New York transit officials say millions of subway rats might seek higher ground as the subway tunnels flood during Irene. Pleasant thought, no? "Honey, these 3,000 rats think our living room is a Red Cross storm shelter. What in heaven shall we do?"

I wonder how many people will die stupid deaths in Irene. I don't mean the poor people killed when a tree randomly crashes through a house. I mean the people who look at the violent storm surge rolling toward the beach and say, "Let's go surfing!"

Speaking of which, how many news reporters are going to do the I can barely stand in the wind routine while standing on the beach telling viewers to stay away from the beach.

Will a two-by-four finally sail through a news reporter's head at 90 mph, thereby ending the tradition of news reporters standing on beaches during hurricanes?

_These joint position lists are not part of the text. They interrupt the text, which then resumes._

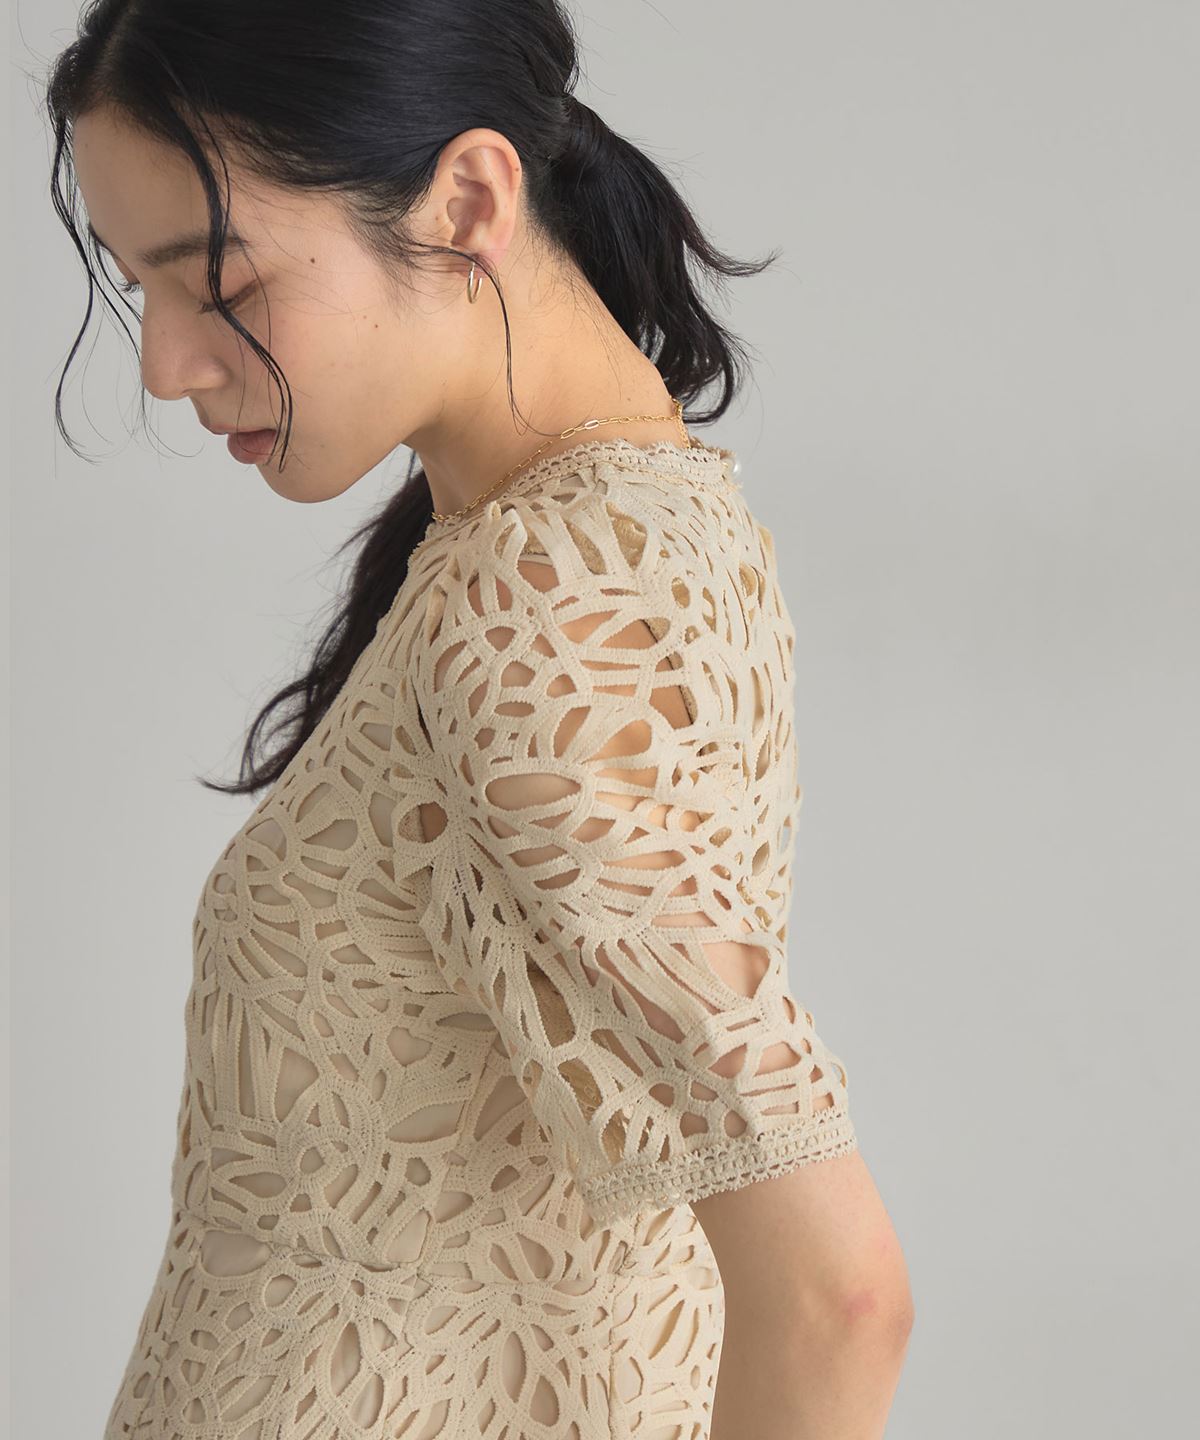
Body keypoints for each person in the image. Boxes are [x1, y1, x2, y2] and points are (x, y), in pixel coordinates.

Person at [45, 2, 913, 1436]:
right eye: (141, 288)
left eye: (220, 281)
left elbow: (839, 1297)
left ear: (465, 201)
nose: (165, 363)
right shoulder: (591, 537)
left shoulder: (542, 601)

You can always tell in advance where the storm will cause the worst damage. Just figure out where the Weather Channel's Jim Cantore is (He's a native Vermonter!) And for the record, last I checked, Cantore was reporting live from Battery Park in lower Manhattan.

Every November, I have a big bonfire from the piles of branches I clean up from storms on my property during the year. I'm going to have a really, really big bonfire this November, aren't I? Bring the marshmallows!

Will all that humidity and moisture from Hurricane Irene wreck my naturally curly hair?